Gilbert Prinzie is een ervaringsdeskundige, die zelf ook koerste van 1958 tot en met 1962. “Ik was een spurter die zo’n 25 zeges behaalde”, typeert hij zichzelf. “Mijn mooiste prestatie viel mij te beurt in Izegem, waar ik de spurt voor de tweede plaats won van Patrick Sercu. Tieltenaar Roland Dewitte had zich voor ons wijselijk uit de voeten gemaakt.”

“Op mijn 20ste koos ik evenwel voluit voor mijn studies aan de Normaalschool van Torhout, die mij het diploma van onderwijzer opleverden. Ik ben 22 jaar lang leerkracht geweest in eigen Jonkershove. Vanaf 1986 sloot ik mij aan bij mijn echtgenote Marie-Jeanne Lein, die kantoorhoudster was van een financiële instelling die toen Spaarcentrale en nu Crelan heet en wordt geëxploiteerd door onze dochter Mieke.”

Betere doorstroming

“Die gang van zaken liet mij toe om flexibeler beschikbaar te zijn voor het wielrennen”, vervolgt Gilbert. “Het was Hector Dekeerschieter die mij in 1976 aanwierf als West-Vlaamse afgevaardigde. Ik bleef lang op die positie omdat er pas om de acht (!) jaar nationale examens werden afgenomen. Ziedaar één van de eerste zaken die ik veranderd kreeg en die de doorstroming van talentrijke en ambitieuze juryleden verbeterde. Dat kwam bovendien ook de structuur ten goede. In 1987 slaagde ik, tijdens het congres op de wereldkampioenschappen in Wenen, met Jean-Pierre Coppenolle in het examen voor internationaal UCI-commissaris. Een cursus bestond er niet, we waren op zelfstudie aangewezen.”

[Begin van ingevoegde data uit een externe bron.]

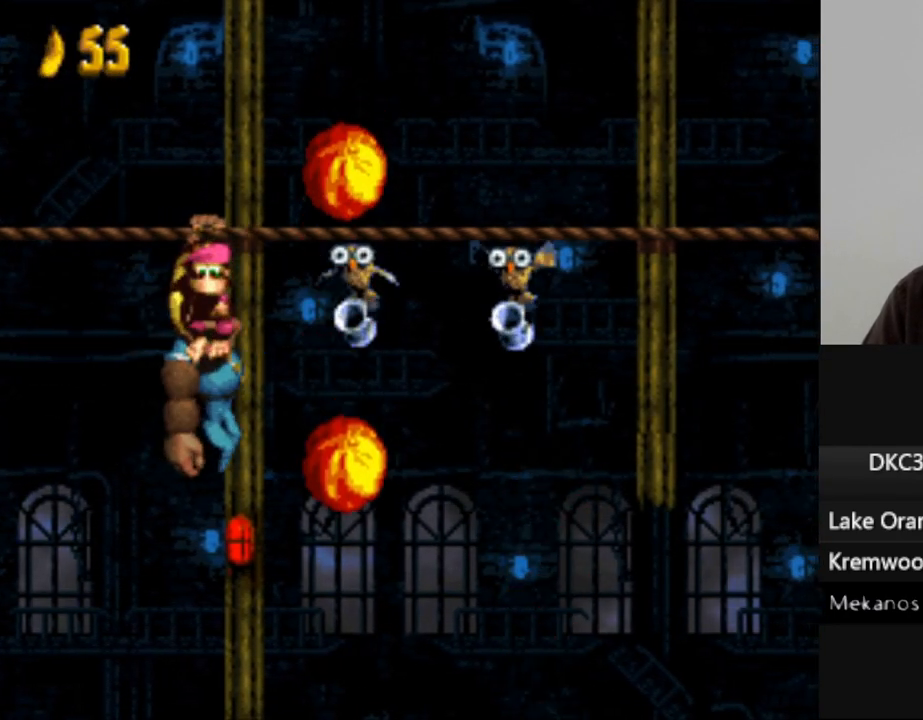
{"buttons": ["Y"], "events": [[217, "DPAD_RIGHT", "down"], [483, "DPAD_RIGHT", "up"]]}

“Het mooiste wat mij te beurt viel, was ontegensprekelijk mijn aanduiding als commissaris voor de Tour de France van 1996, die naderhand een Tour de merde zou blijken met Bjarne Riis als gecontesteerde winnaar en met Festina en Telekom als ijzersterke blokken die alle andere teams overklasten. Ik herinner me nog levendig dat ik de barrage maakte achter Miguel Indurain, die op weg naar zijn Pamplona van zijn sokkel werd gestoten en verdrongen door Bjarne Riis. Ik reed er achter en keek er als bevoorrechte getuige op toe.”

Chaos in Waregem 2006

“Die prachtige ervaring stond in schril contrast met mijn wedervaren in Dwars door Vlaanderen 2006 van en naar Waregem”, zucht Gilbert. “Het voor de tweede plaats spurtende peloton strandde pal in de volgwagens achter de winnende Frederik Veuchelen. Ik had niemand kunnen verwittigen, omdat mijn radioverbinding was uitgevallen half wedstrijd. Ik heb er toch even mijn slaap voor gelaten en de situatie mogen verantwoorden voor de nationale wegcommissie. Nog merkwaardiger was Gent-Wevelgem van 2000 toen een pony Erik Zabel onderuit haalde. Daar hebben we de wedstrijd even moeten neutraliseren.”

“De Tour van 1996 is het mooiste wat me te beurt viel, al bleek die naderhand een Tour de merde”

Het zit er nu in officiële functies allemaal op, maar Gilbert zal zijn band met het wielrennen niet doorknippen. “Ik zal her en der nog geregeld opduiken en zeker op plaatsen waar de organisatie mij heeft uitgenodigd. En dat zijn er nogal wat. Ziedaar de mooiste beloningen die de koers mij kan teruggeven. Ik hou mij trouwens beschikbaar om links en rechts bij te springen. Ze moeten evenwel niet vrezen dat ik als een schoonmoeder over hun schouder zal gluren. Ook de algemene vergadering van het West-Vlaams hoofdbestuur heeft mij passend uitgewuifd en vooral bedankt, omdat ik minstens om de twee weken naar Brussel reed om de provinciale belangen te verdedigen, wat meestal nog lukte ook.”

Opnieuw gezond

Gilbert handhaaft zich dus als een rots in de branding. Dat kwam twee jaar geleden lelijk in het gedrang toen zijn gezondheid slabakte en onverwacht twee operaties noodzakelijk waren. Gilbert heeft de moed niet laten zakken en vocht terug. Hij zette zijn activiteiten verder, zonder de wijze raad van zijn begeleidende artsen in de wind te slaan: een dagelijkse ferme wandeling, maximum twee uur per dag achter de computer, een siësta van een uur, gezond eten en voldoende slapen. Meer moet dat niet zijn om, met de koers als dominante gedachte, blijgezind aan een nieuwe dag te beginnen en te hopen dat er nog heel veel volgen.

Gilbert blikt na een lange loopbaan in het wielrennen dankbaar terug. Zijn vrouw, kinderen en kleinkinderen waren zijn vurigste supporters. Maar ook de KBWB is hij bijzonder dankbaar voor het in hem gestelde vertrouwen 41 jaar lang. Zijn grootste dank is voor alle collega’s, de vele organisatoren waarmee hij samenwerkte en iedereen die zich vol overgave inzet voor de wielersport.